Tito Ortiz has never been the smartest guy in the room, he hasn’t ever really been able to string coherent sentences together, I don’t get the sense he knows why people like him or hate him, I don’t think he’s what you would call a good decision maker. He’s just not a sharp guy, maybe that’s a side effect of a career spent fighting, or maybe its congenital, who knows. But, he is smart enough to see a way to redefine his career in a way, a way to finally beat his biggest rival, a path to changing his place in history, if only slightly, even if it leans towards morally reprehensible.
Say whatever you want about Tito Ortiz in recent years, but he’s not a terrible fighter. He’s gone out there and acquitted himself against decent, at the very least, competition. Compare that to Chuck’s last fights and it is a lot less upbeat. The fight with Rich Franklin isn’t as soul crushing as you might think it is, but the Rashad Evans fight certainly is and the one against Shogun isn’t much better. On the other hand, the Tito that beat Chael Sonnen and Alexander Shlemenko might not be a top 10 fighter, but even in defeat, as is the case with Liam McGeary, it hasn’t been sad like it was with Chuck. Tito still has a semblance of what made him great, Chuck doesn’t and because of that, because both fighters are in such different places than where they were when they fought the previous two times, it is like they’ve never fought.

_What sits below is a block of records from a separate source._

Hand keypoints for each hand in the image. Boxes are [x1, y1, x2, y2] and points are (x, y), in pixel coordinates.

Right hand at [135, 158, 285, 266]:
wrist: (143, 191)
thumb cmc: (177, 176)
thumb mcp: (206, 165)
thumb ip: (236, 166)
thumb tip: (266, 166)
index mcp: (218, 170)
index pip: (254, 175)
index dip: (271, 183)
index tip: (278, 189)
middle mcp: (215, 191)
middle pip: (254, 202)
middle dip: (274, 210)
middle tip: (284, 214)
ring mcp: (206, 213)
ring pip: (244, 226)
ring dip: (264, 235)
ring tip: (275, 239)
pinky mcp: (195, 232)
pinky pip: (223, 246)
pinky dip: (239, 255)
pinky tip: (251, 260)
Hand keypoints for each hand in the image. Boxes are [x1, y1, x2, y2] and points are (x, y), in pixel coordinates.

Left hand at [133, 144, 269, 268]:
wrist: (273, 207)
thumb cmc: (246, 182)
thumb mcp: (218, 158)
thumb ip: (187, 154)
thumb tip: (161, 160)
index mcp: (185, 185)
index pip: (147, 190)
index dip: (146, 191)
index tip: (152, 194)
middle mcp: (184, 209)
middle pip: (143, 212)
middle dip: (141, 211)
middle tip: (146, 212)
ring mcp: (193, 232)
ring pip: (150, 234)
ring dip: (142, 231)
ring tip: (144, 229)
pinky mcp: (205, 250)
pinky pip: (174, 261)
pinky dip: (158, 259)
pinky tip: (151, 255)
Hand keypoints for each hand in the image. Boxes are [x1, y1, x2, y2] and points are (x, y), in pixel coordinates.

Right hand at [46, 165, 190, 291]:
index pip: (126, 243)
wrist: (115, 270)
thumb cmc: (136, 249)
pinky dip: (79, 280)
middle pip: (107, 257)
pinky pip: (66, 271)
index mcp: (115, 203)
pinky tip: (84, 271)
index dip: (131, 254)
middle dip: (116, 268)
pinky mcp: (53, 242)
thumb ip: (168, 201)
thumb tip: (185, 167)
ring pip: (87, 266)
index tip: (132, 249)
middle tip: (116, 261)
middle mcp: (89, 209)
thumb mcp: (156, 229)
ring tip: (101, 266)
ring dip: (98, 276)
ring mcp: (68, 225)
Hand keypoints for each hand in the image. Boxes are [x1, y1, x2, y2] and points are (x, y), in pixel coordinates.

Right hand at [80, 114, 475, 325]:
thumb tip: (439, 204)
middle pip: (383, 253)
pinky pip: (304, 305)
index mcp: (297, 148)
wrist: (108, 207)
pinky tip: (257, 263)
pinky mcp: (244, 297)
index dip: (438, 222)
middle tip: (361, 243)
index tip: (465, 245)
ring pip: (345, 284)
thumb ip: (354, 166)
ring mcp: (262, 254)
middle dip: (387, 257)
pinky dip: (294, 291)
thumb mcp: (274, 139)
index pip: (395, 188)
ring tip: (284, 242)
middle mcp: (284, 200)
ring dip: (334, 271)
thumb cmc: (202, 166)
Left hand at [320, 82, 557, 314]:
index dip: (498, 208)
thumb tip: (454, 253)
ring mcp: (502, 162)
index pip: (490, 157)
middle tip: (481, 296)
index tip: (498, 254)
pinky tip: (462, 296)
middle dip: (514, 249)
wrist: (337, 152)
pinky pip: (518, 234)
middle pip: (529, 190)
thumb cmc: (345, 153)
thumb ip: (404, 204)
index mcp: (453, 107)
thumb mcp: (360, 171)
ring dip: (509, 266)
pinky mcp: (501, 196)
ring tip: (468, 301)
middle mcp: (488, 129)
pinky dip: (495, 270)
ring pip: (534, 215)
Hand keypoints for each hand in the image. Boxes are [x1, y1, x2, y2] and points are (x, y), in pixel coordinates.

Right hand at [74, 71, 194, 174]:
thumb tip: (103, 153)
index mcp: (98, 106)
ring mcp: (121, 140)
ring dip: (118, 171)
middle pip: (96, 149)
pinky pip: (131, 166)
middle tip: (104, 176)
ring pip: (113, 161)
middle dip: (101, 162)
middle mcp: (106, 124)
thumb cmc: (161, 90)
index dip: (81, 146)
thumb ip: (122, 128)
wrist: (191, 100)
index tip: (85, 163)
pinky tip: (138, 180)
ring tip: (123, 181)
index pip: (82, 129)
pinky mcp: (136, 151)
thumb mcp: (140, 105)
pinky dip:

In 2006 I knew that Tito couldn’t beat Chuck Liddell on his best day, but in 2018 Tito has a chance to beat Chuck at his worst, and he’s going to try on Saturday. That’s what intrigues me about this fight, why I’m going to watch it, even if I know how bad it will make me feel. I want to see Chuck prove Tito wrong, I want to see Chuck, as broken and battered as he appears, at his very worst, prove that he is still better than Tito. I wan’t to see one punch, thrown from the cheap seats, put Tito out. The same way I wanted BJ Penn to show that he was still as great as I remembered him being, the same reason I felt like I needed to see Gomi beat Melvin Guillard. These guys still mean something to me, as awful and meaningless as MMA is and has been, I’ve still got something invested in guys like Chuck Liddell. So, I’m willing to watch the fight, willing to bet on the slightest, infinitesimal odds, that I’ll go to sleep that night feeling good about myself. That can only happens if Chuck wins though, because in my mind Chuck beats Tito from 2006 til infinity.